Cotswold Life’s editor Mike Lowe applauds Stroud’s gloriously ‘anti-Cotswold’ nature, explains how baked beans got him in hot water - as well as why this year we should have TWO Mother’s Days!

Great British Life: Mike LoweMike Lowe (Image: Archant)

I have long been fascinated by the myriad small companies that have moved into the old mills in the Stroud valleys. I regularly drive down the A46 from Nailsworth and I’m constantly spotting weird and wonderful enterprises springing up in those buildings that brought the area its first flush of warp and weft, work and wealth. I’m delighted then that we’ve finally got around to carrying a feature by Tracy Spiers on just a few of those businesses and the people who run them.

By happy coincidence, the January issue of Cotswold Life has turned into a bit of a Stroud special. I love the place – or at least I love having the place here. Whenever some metropolitan bore starts banging on about the stereotypical image of the Cotswolds, I summon up the great disruptive force that is Stroud (and Nailsworth and Dursley) and its people. Here the spirit of the bolshy Hugenots, who fled religious persecution in France for the safety of Gloucestershire in the 17th century, lives on. Here you’re just as likely to see a battered Citroen 2CV as a posh Range Rover. Stroud’s first MP was a Whig, not a Tory, a member of the party that supported non-conformism, free trade, the abolition of slavery and the expansion of suffrage. It is gloriously ‘anti-Cotswold’. If Chipping Campden is a chocolate Labrador, Stroud is a lurcher on a length of baling twine. And long may it stay that way.

***************

As an editor, you quickly learn never to be surprised at the seemingly innoccuous things which are capable of enraging your readers. In my case, the latest faux pas appears to be the appropriatness of baked beans on the fry-up plate. I had been unwise enough to suggest in the last issue that they had no part to play in the breakfast feast.

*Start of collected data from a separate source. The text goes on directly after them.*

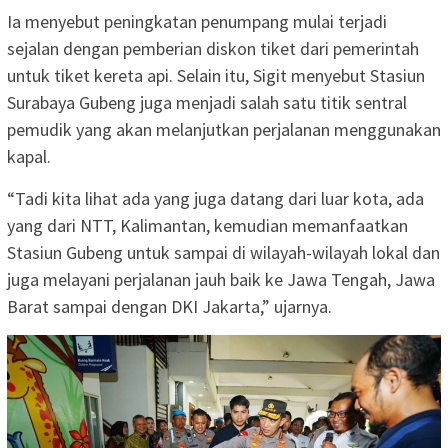
Ia menyebut peningkatan penumpang mulai terjadi
sejalan dengan pemberian diskon tiket dari pemerintah
untuk tiket kereta api. Selain itu, Sigit menyebut Stasiun
Surabaya Gubeng juga menjadi salah satu titik sentral
pemudik yang akan melanjutkan perjalanan menggunakan
kapal.
“Tadi kita lihat ada yang juga datang dari luar kota, ada
yang dari NTT, Kalimantan, kemudian memanfaatkan
Stasiun Gubeng untuk sampai di wilayah-wilayah lokal dan
juga melayani perjalanan jauh baik ke Jawa Tengah, Jawa
Barat sampai dengan DKI Jakarta,” ujarnya.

Now when your boss pulls you aside at a social event to tell you how annoyed he was with something that had appeared in the magazine, you tend to get a little bit worried. Here’s a man who’s in charge of 20 or so magazines and several newspapers. He doesn’t have the time to take an editor to task unless it’s something really important. What could I have possibly done to attract his ire? It turns out that he likes baked beans with his breakfast and was mortally offended that I might suggest otherwise.

It’s at times like this that a cunning editor turns to his ‘black file’, wherein lies a photograph of said boss dressed as a snowman at our Christmas party. I think my job is safe for now.

***************

Thanks to a production error elsewhere in our empire (nothing to do with us, guv, oh no) the date of Mother’s Day is incorrect in the beautiful 2015 calendar we gave away with the last issue of Cotswold Life. The calendar says March 29; the correct date is March 15 (which is the one we sent to our distant colleagues).

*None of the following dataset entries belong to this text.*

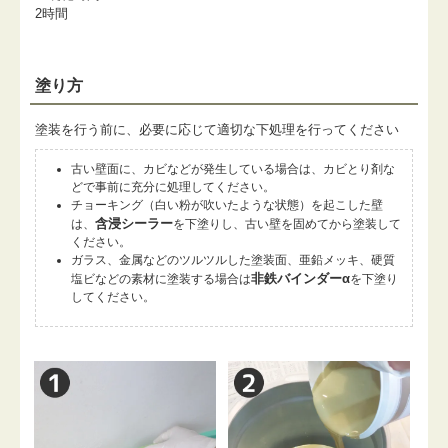
2時間
塗り方
塗装を行う前に、必要に応じて適切な下処理を行ってください
古い壁面に、カビなどが発生している場合は、カビとり剤な
どで事前に充分に処理してください。
チョーキング（白い粉が吹いたような状態）を起こした壁
含浸シーラー
は、
を下塗りし、古い壁を固めてから塗装して
ください。
ガラス、金属などのツルツルした塗装面、亜鉛メッキ、硬質
非鉄バインダーα
塩ビなどの素材に塗装する場合は
を下塗り
してください。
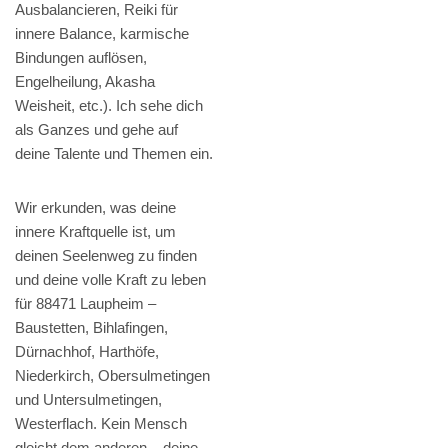
Ausbalancieren, Reiki für
innere Balance, karmische
Bindungen auflösen,
Engelheilung, Akasha
Weisheit, etc.). Ich sehe dich
als Ganzes und gehe auf
deine Talente und Themen ein.
Wir erkunden, was deine
innere Kraftquelle ist, um
deinen Seelenweg zu finden
und deine volle Kraft zu leben
für 88471 Laupheim –
Baustetten, Bihlafingen,
Dürnachhof, Harthöfe,
Niederkirch, Obersulmetingen
und Untersulmetingen,
Westerflach. Kein Mensch
gleicht dem anderen – deine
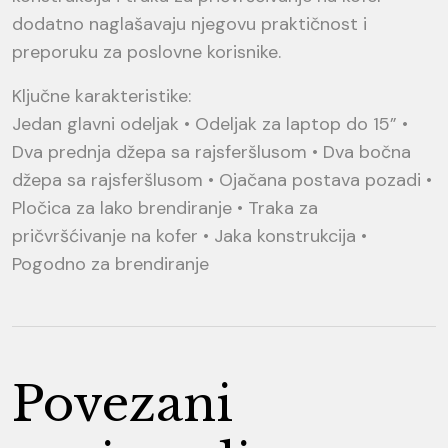
dodatno naglašavaju njegovu praktičnost i
preporuku za poslovne korisnike.
Ključne karakteristike:
Jedan glavni odeljak • Odeljak za laptop do 15” •
Dva prednja džepa sa rajsferšlusom • Dva bočna
džepa sa rajsferšlusom • Ojačana postava pozadi •
Pločica za lako brendiranje • Traka za
pričvršćivanje na kofer • Jaka konstrukcija •
Pogodno za brendiranje
Povezani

Now some editors would lose sleep over this grievous error. Others would rant and rage at anyone within range before sacking every single person even slightly involved in the flawed process. I like to think that I have mellowed down the years, so always try to look on the positive side. Here in the Cotswolds, therefore, we will have TWO Mother’s Days in 2015 – one on March 15 and another a fortnight later. Let’s face it, we should take every opportunity to celebrate our mothers. Another treat won’t go amiss.

---------------------

This article by Mike Lowe is from the January 2015 issue of Cotswold Life.